The words had a familiar sound; after a moment she remembered them as what he had said that night of the "Don't You Care" girls.
While she would have been panic-stricken at finding Ann interested, she was more discomfited than relieved at not finding her more impressed. "To marry into the army, Ann," she said, "is considered very advantageous."
Ann was lying there with her face pillowed upon her hand. She turned her large eyes, about which just then there were large circles, seriously, it would even seem rebukingly, upon Katie. "If I ever should marry," she said, "it will be for some other reason than because it is 'advantageous.'"
Katie felt both rebuked and startled. Most of the girls she knew--girls who had never worked in factories or restaurants or telephone offices, or had never thought of taking their own lives, had not scorned to look upon marriages as advantageous.
Nor, for that matter, had Katie herself.
Ann's superior attitude toward marriage turned Katie to religion. As the niece of a bishop she was moved to set Ann right on things within a bishop's domain. And underlying that was an impulse to set her right with herself.

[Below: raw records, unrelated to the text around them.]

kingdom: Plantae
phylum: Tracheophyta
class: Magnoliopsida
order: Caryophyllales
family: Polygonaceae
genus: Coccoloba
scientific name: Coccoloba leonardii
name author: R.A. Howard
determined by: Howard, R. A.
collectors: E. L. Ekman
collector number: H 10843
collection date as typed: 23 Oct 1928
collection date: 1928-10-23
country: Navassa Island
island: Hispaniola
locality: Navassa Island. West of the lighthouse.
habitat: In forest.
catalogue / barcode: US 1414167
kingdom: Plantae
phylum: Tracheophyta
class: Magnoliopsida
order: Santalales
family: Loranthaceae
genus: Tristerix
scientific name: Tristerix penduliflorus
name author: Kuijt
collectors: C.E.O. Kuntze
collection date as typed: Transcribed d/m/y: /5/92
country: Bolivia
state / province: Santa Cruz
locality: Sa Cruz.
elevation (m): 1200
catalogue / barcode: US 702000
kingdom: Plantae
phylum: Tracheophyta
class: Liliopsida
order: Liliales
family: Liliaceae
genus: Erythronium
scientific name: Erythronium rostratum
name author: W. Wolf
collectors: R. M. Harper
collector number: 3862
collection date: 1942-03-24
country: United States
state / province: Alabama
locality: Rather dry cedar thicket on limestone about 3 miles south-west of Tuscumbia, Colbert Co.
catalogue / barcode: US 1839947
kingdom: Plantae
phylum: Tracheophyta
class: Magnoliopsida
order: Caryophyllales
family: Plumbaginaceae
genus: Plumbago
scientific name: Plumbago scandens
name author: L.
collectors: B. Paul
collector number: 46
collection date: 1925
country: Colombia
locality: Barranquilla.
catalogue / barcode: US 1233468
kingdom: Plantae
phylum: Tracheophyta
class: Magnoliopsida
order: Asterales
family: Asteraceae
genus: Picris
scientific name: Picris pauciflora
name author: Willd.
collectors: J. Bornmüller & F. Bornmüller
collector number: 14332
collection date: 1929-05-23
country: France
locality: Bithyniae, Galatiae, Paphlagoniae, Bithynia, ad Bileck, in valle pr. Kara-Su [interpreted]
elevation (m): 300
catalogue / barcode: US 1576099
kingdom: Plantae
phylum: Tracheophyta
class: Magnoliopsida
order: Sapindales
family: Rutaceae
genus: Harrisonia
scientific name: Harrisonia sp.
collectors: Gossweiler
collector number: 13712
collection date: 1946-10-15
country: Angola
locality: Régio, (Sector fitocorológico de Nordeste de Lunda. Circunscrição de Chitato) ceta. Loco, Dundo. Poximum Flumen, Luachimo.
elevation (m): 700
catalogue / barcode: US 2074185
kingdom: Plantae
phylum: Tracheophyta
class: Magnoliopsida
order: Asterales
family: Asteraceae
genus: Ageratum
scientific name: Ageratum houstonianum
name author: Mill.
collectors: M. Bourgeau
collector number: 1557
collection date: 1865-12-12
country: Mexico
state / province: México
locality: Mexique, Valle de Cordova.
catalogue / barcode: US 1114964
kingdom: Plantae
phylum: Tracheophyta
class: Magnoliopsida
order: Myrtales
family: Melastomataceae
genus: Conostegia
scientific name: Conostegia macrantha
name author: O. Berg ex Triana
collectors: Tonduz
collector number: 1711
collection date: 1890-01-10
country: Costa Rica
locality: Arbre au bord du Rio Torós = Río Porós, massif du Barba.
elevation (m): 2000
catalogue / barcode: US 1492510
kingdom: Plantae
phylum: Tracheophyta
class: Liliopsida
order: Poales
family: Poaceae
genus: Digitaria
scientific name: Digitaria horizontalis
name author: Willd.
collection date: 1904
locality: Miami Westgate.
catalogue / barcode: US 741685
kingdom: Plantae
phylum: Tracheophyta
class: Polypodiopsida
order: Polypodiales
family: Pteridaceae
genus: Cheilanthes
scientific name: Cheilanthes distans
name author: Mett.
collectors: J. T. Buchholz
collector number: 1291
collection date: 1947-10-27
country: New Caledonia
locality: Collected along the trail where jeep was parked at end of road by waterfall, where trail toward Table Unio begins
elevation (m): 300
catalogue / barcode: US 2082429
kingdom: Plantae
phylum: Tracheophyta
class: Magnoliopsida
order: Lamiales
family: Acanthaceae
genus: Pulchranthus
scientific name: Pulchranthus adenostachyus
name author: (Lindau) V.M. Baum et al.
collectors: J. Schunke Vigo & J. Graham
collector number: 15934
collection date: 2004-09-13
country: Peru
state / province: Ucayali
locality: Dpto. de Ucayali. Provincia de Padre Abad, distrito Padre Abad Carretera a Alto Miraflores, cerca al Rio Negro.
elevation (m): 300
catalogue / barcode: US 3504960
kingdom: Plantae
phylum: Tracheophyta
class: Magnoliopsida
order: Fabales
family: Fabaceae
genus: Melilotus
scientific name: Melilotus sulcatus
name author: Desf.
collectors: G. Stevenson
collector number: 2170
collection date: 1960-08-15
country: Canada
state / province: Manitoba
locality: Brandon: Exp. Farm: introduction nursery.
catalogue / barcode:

"Ann," she said, "if somebody said to you, 'I starve you in the name of Katie Jones,' wouldn't you say, 'Oh no you don't. Starve me if you want to, but don't tell me you do it in the name of Katie Jones. She doesn't want people starved!'"
"I could say that," said Ann, "because I know you, and know you don't want people starved. But if I'd never heard anything about you except that I was to be starved in your name--"
"I should think even so you might question. Didn't it ever occur to you that God had more to do with your Something Somewhere than He did with things done in His name in Centralia?"